= Her Game Too =

Anti-Sexism Campaign

Her Game Too is an anti-sexism campaign in UK football. It was set up by a group of female football fans in May 2021 with a video where female football fans showed sexist abuse they received from football fans. Since its launch, the campaign has reached millions around the world, with a number of professional and grassroots football clubs partnering up to eradicate sexism in football. It is registered with Companies House as a community interest company.

The campaign ran a survey of over 400 female football fans, which showed that 91.9 per cent of the 371 women surveyed by the campaign have witnessed online sexist abuse towards a woman in football, with 63.1 per cent experiencing it themselves.

The Her Game Too campaign was raised in a parliamentary debate on Football Governance by Bristol South MP Karin Smyth.

In the two years since their formation, Her Game Too have partnered with over 70 professional clubs.

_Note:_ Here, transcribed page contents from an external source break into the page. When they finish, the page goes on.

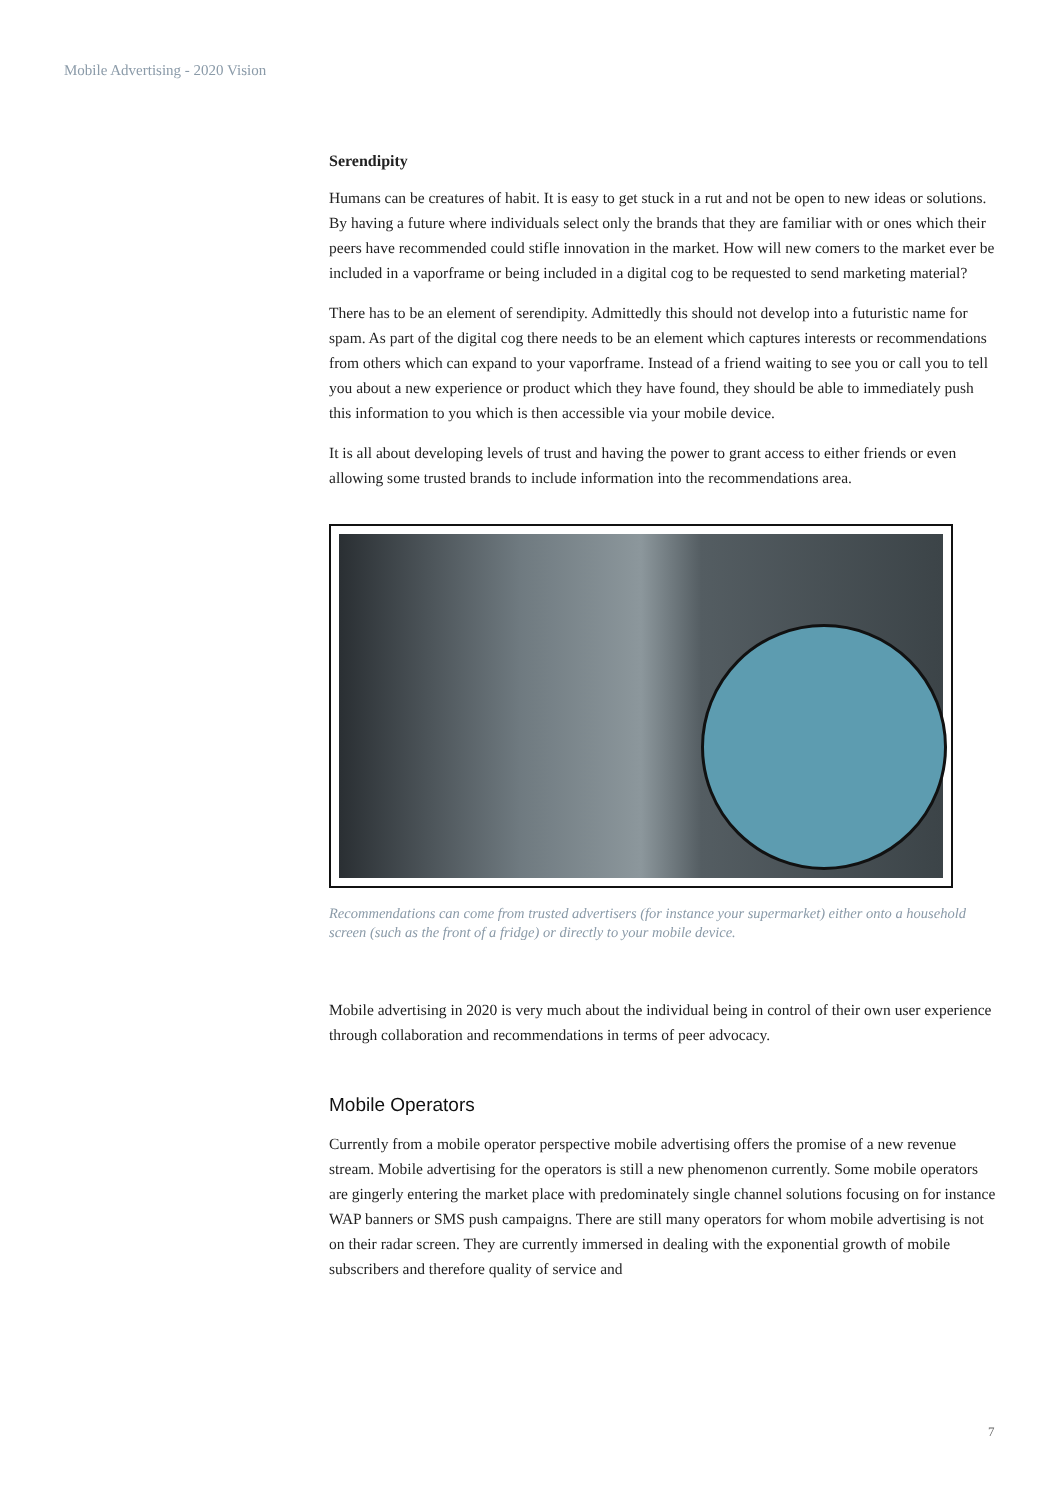Mobile Advertising - 2020 Vision
Serendipity
Humans can be creatures of habit. It is easy to get stuck in a rut and not be open to new ideas or solutions. By having a future where individuals select only the brands that they are familiar with or ones which their peers have recommended could stifle innovation in the market. How will new comers to the market ever be included in a vaporframe or being included in a digital cog to be requested to send marketing material?
There has to be an element of serendipity. Admittedly this should not develop into a futuristic name for spam. As part of the digital cog there needs to be an element which captures interests or recommendations from others which can expand to your vaporframe. Instead of a friend waiting to see you or call you to tell you about a new experience or product which they have found, they should be able to immediately push this information to you which is then accessible via your mobile device.
It is all about developing levels of trust and having the power to grant access to either friends or even allowing some trusted brands to include information into the recommendations area.
Recommendations can come from trusted advertisers (for instance your supermarket) either onto a household screen (such as the front of a fridge) or directly to your mobile device.
Mobile advertising in 2020 is very much about the individual being in control of their own user experience through collaboration and recommendations in terms of peer advocacy.
Mobile Operators
Currently from a mobile operator perspective mobile advertising offers the promise of a new revenue stream. Mobile advertising for the operators is still a new phenomenon currently. Some mobile operators are gingerly entering the market place with predominately single channel solutions focusing on for instance WAP banners or SMS push campaigns. There are still many operators for whom mobile advertising is not on their radar screen. They are currently immersed in dealing with the exponential growth of mobile subscribers and therefore quality of service and
7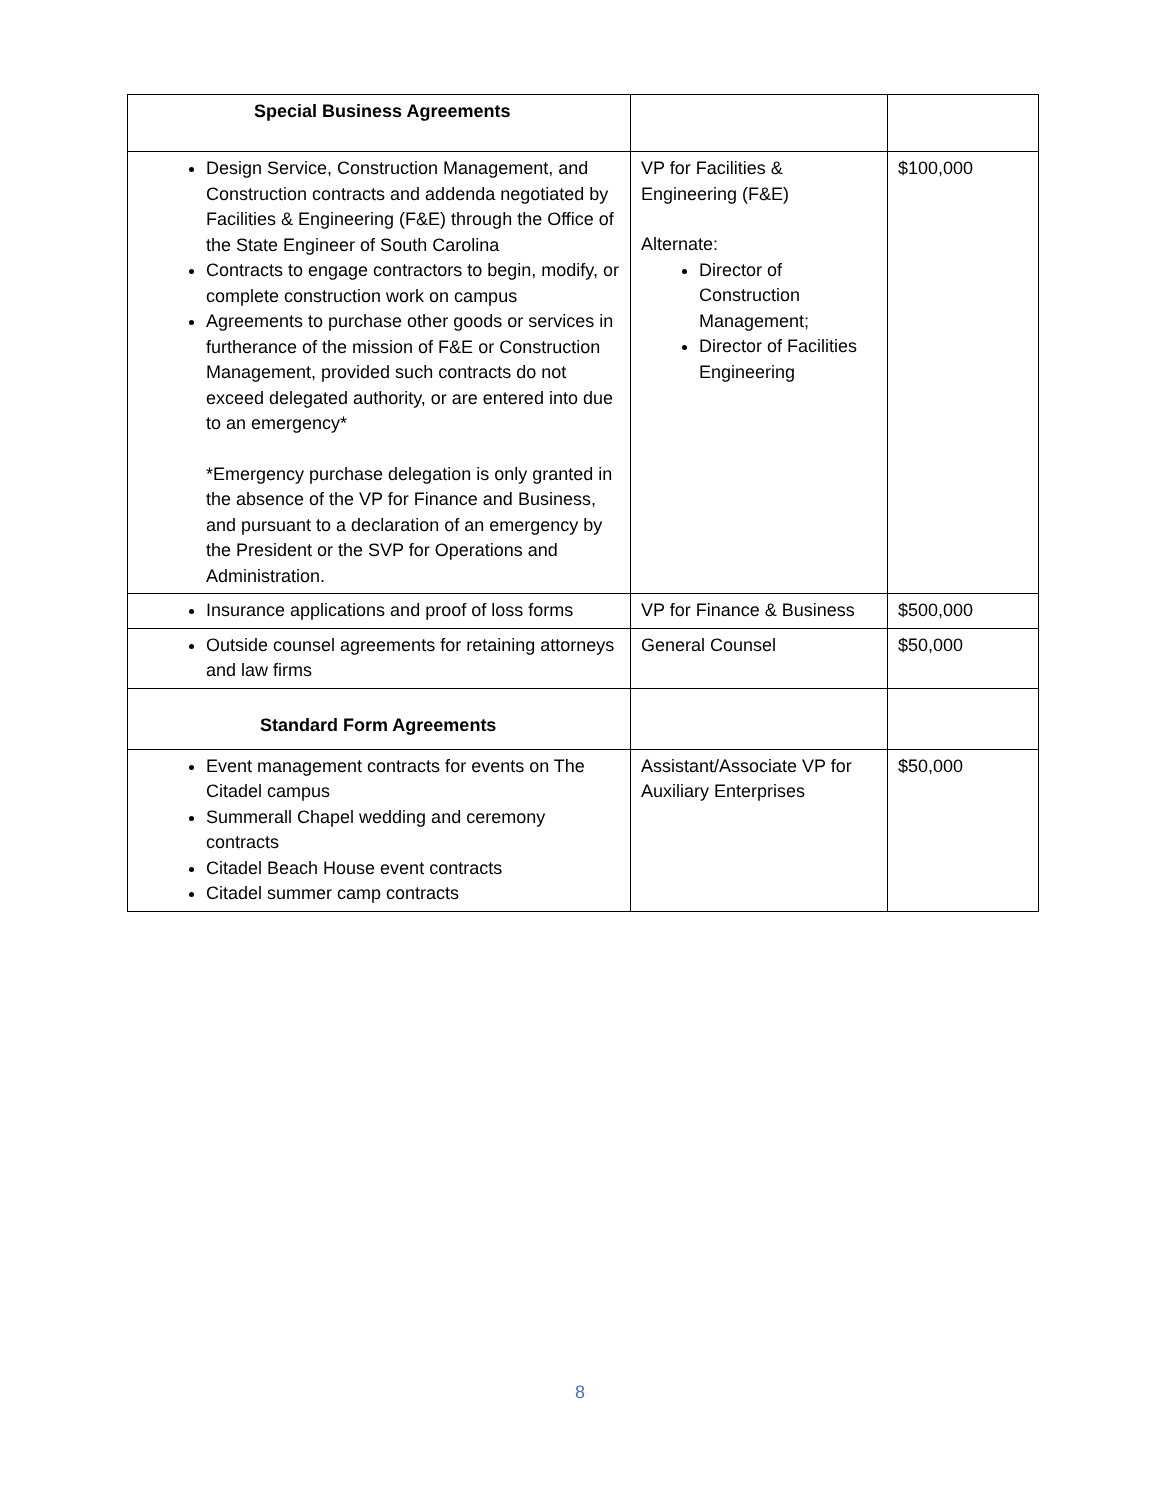| Special Business Agreements | | |
| Design Service, Construction Management, and Construction contracts and addenda negotiated by Facilities & Engineering (F&E) through the Office of the State Engineer of South Carolina Contracts to engage contractors to begin, modify, or complete construction work on campus Agreements to purchase other goods or services in furtherance of the mission of F&E or Construction Management, provided such contracts do not exceed delegated authority, or are entered into due to an emergency* *Emergency purchase delegation is only granted in the absence of the VP for Finance and Business, and pursuant to a declaration of an emergency by the President or the SVP for Operations and Administration. | VP for Facilities & Engineering (F&E) Alternate: Director of Construction Management; Director of Facilities Engineering | $100,000 |
| Insurance applications and proof of loss forms | VP for Finance & Business | $500,000 |
| Outside counsel agreements for retaining attorneys and law firms | General Counsel | $50,000 |
| Standard Form Agreements | | |
| Event management contracts for events on The Citadel campus Summerall Chapel wedding and ceremony contracts Citadel Beach House event contracts Citadel summer camp contracts | Assistant/Associate VP for Auxiliary Enterprises | $50,000 |
8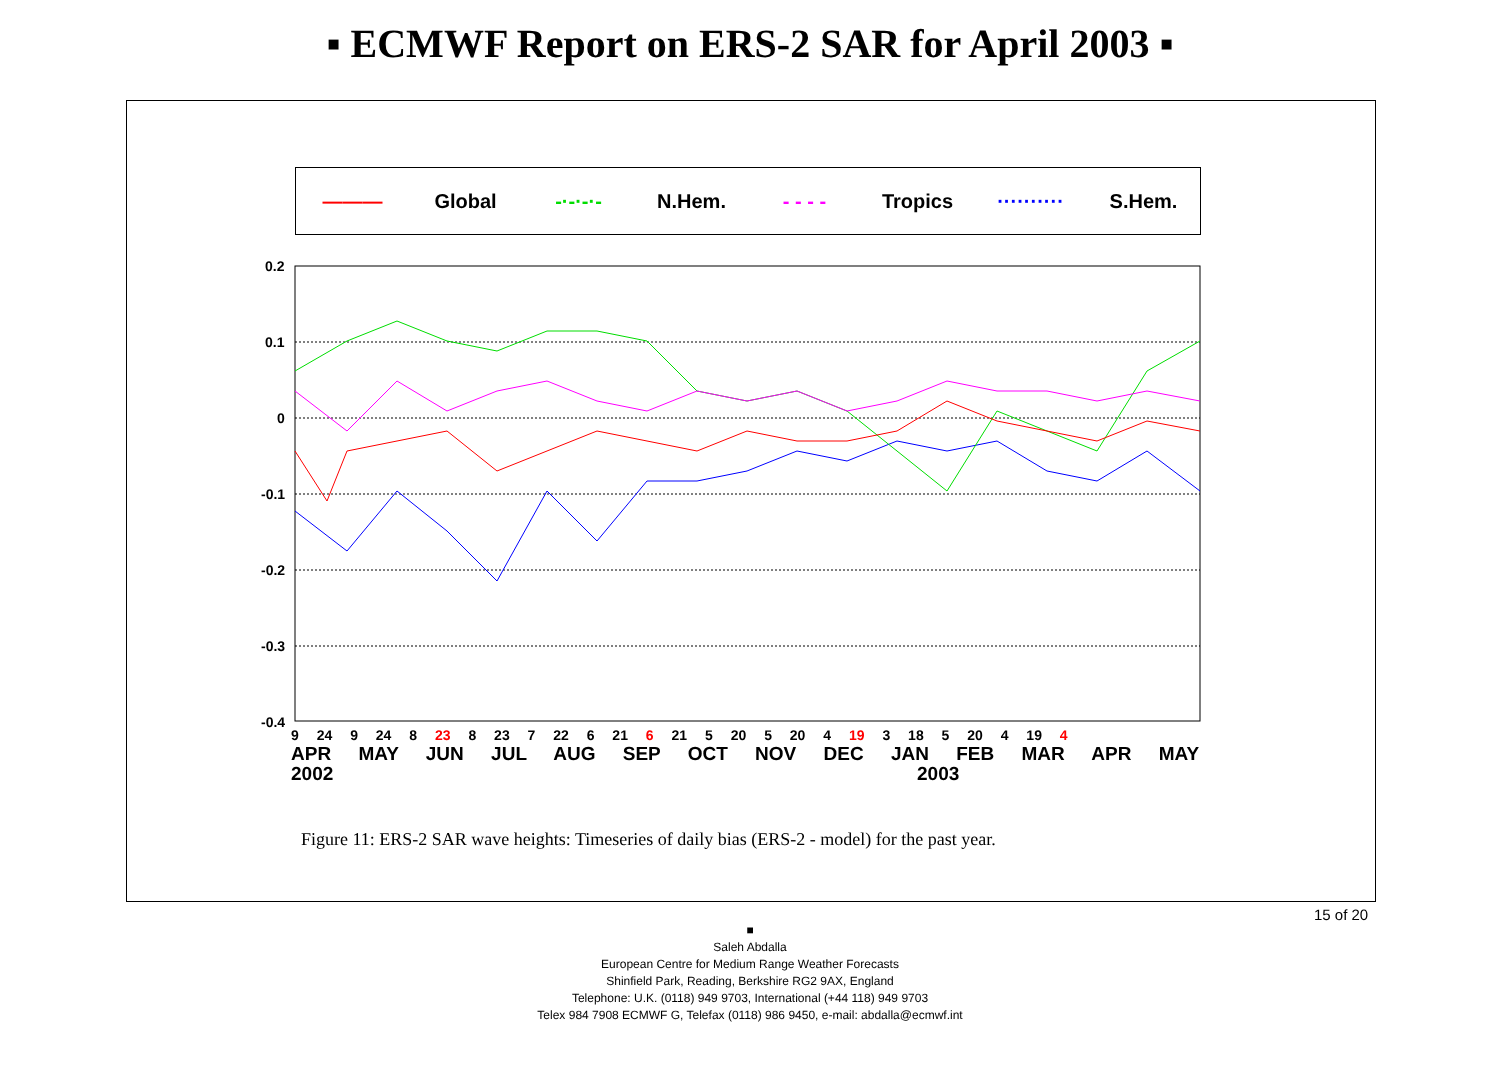▪ ECMWF Report on ERS-2 SAR for April 2003 ▪
――― Global -·-·-·- N.Hem. - - - - Tropics ·········· S.Hem.
0.2
0.1
0
-0.1
-0.2
-0.3
-0.4
9 24 9 24 8 23 8 23 7 22 6 21 6 21 5 20 5 20 4 19 3 18 5 20 4 19 4
APR MAY JUN JUL AUG SEP OCT NOV DEC JAN FEB MAR APR MAY
2002 2003
Figure 11: ERS-2 SAR wave heights: Timeseries of daily bias (ERS-2 - model) for the past year.
15 of 20
■
Saleh Abdalla
European Centre for Medium Range Weather Forecasts
Shinfield Park, Reading, Berkshire RG2 9AX, England
Telephone: U.K. (0118) 949 9703, International (+44 118) 949 9703
Telex 984 7908 ECMWF G, Telefax (0118) 986 9450, e-mail: abdalla@ecmwf.int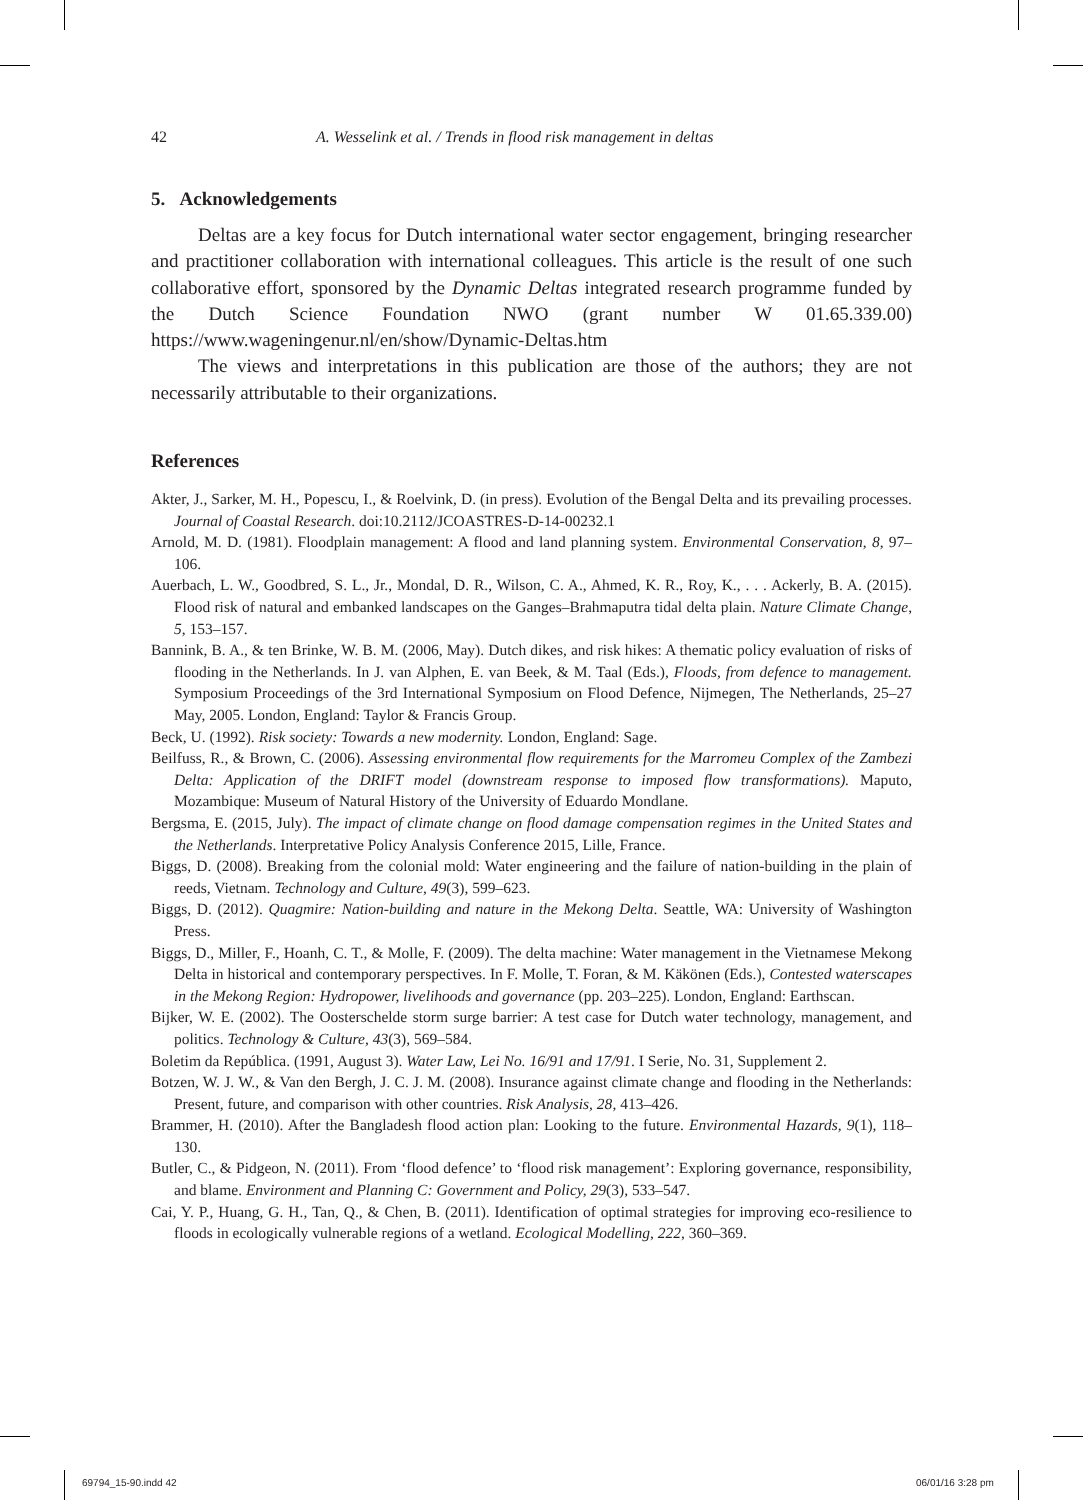42 A. Wesselink et al. / Trends in flood risk management in deltas
5. Acknowledgements
Deltas are a key focus for Dutch international water sector engagement, bringing researcher and practitioner collaboration with international colleagues. This article is the result of one such collaborative effort, sponsored by the Dynamic Deltas integrated research programme funded by the Dutch Science Foundation NWO (grant number W 01.65.339.00) https://www.wageningenur.nl/en/show/Dynamic-Deltas.htm
The views and interpretations in this publication are those of the authors; they are not necessarily attributable to their organizations.
References
Akter, J., Sarker, M. H., Popescu, I., & Roelvink, D. (in press). Evolution of the Bengal Delta and its prevailing processes. Journal of Coastal Research. doi:10.2112/JCOASTRES-D-14-00232.1
Arnold, M. D. (1981). Floodplain management: A flood and land planning system. Environmental Conservation, 8, 97–106.
Auerbach, L. W., Goodbred, S. L., Jr., Mondal, D. R., Wilson, C. A., Ahmed, K. R., Roy, K., . . . Ackerly, B. A. (2015). Flood risk of natural and embanked landscapes on the Ganges–Brahmaputra tidal delta plain. Nature Climate Change, 5, 153–157.
Bannink, B. A., & ten Brinke, W. B. M. (2006, May). Dutch dikes, and risk hikes: A thematic policy evaluation of risks of flooding in the Netherlands. In J. van Alphen, E. van Beek, & M. Taal (Eds.), Floods, from defence to management. Symposium Proceedings of the 3rd International Symposium on Flood Defence, Nijmegen, The Netherlands, 25–27 May, 2005. London, England: Taylor & Francis Group.
Beck, U. (1992). Risk society: Towards a new modernity. London, England: Sage.
Beilfuss, R., & Brown, C. (2006). Assessing environmental flow requirements for the Marromeu Complex of the Zambezi Delta: Application of the DRIFT model (downstream response to imposed flow transformations). Maputo, Mozambique: Museum of Natural History of the University of Eduardo Mondlane.
Bergsma, E. (2015, July). The impact of climate change on flood damage compensation regimes in the United States and the Netherlands. Interpretative Policy Analysis Conference 2015, Lille, France.
Biggs, D. (2008). Breaking from the colonial mold: Water engineering and the failure of nation-building in the plain of reeds, Vietnam. Technology and Culture, 49(3), 599–623.
Biggs, D. (2012). Quagmire: Nation-building and nature in the Mekong Delta. Seattle, WA: University of Washington Press.
Biggs, D., Miller, F., Hoanh, C. T., & Molle, F. (2009). The delta machine: Water management in the Vietnamese Mekong Delta in historical and contemporary perspectives. In F. Molle, T. Foran, & M. Käkönen (Eds.), Contested waterscapes in the Mekong Region: Hydropower, livelihoods and governance (pp. 203–225). London, England: Earthscan.
Bijker, W. E. (2002). The Oosterschelde storm surge barrier: A test case for Dutch water technology, management, and politics. Technology & Culture, 43(3), 569–584.
Boletim da República. (1991, August 3). Water Law, Lei No. 16/91 and 17/91. I Serie, No. 31, Supplement 2.
Botzen, W. J. W., & Van den Bergh, J. C. J. M. (2008). Insurance against climate change and flooding in the Netherlands: Present, future, and comparison with other countries. Risk Analysis, 28, 413–426.
Brammer, H. (2010). After the Bangladesh flood action plan: Looking to the future. Environmental Hazards, 9(1), 118–130.
Butler, C., & Pidgeon, N. (2011). From ‘flood defence’ to ‘flood risk management’: Exploring governance, responsibility, and blame. Environment and Planning C: Government and Policy, 29(3), 533–547.
Cai, Y. P., Huang, G. H., Tan, Q., & Chen, B. (2011). Identification of optimal strategies for improving eco-resilience to floods in ecologically vulnerable regions of a wetland. Ecological Modelling, 222, 360–369.
69794_15-90.indd 42 06/01/16 3:28 pm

In May 2023, Everton F.C. became the first Premier League club to partner with Her Game Too.

== Other sports ==
While the Her Game Too campaign started, and remains most prominent in football, their founders believe that their message of hope and equality should spread to other sports. In May 2022, Her Game Too said in a statement on their website: "We believe that discrimination towards women and girls in sport is not limited to just football - so we are expanding our campaign across other sports where we can support, encourage and inspire women in the game.

In recent years, we've seen progress in the number of girl's and women's cricket teams but we know that barriers still remain. We will continue to champion female participation until girls and women are accepted and respected equally in sport."

On 25 May 2022, the campaign partnered with their first cricket clubs in Gloucestershire County Cricket Club and Western Storm. This was followed by an announcement in August 2022 that they had partnered with their first Rugby team, Bristol Bears.

== Training Centre ==
In August 2023, Her Game Too announced the launch of their first training centre for women & girls in partnership with the Women's Football Collective. The Her Game Too Training Centre runs weekly technical training sessions in Cardiff aimed at building confidence in women & girls playing football.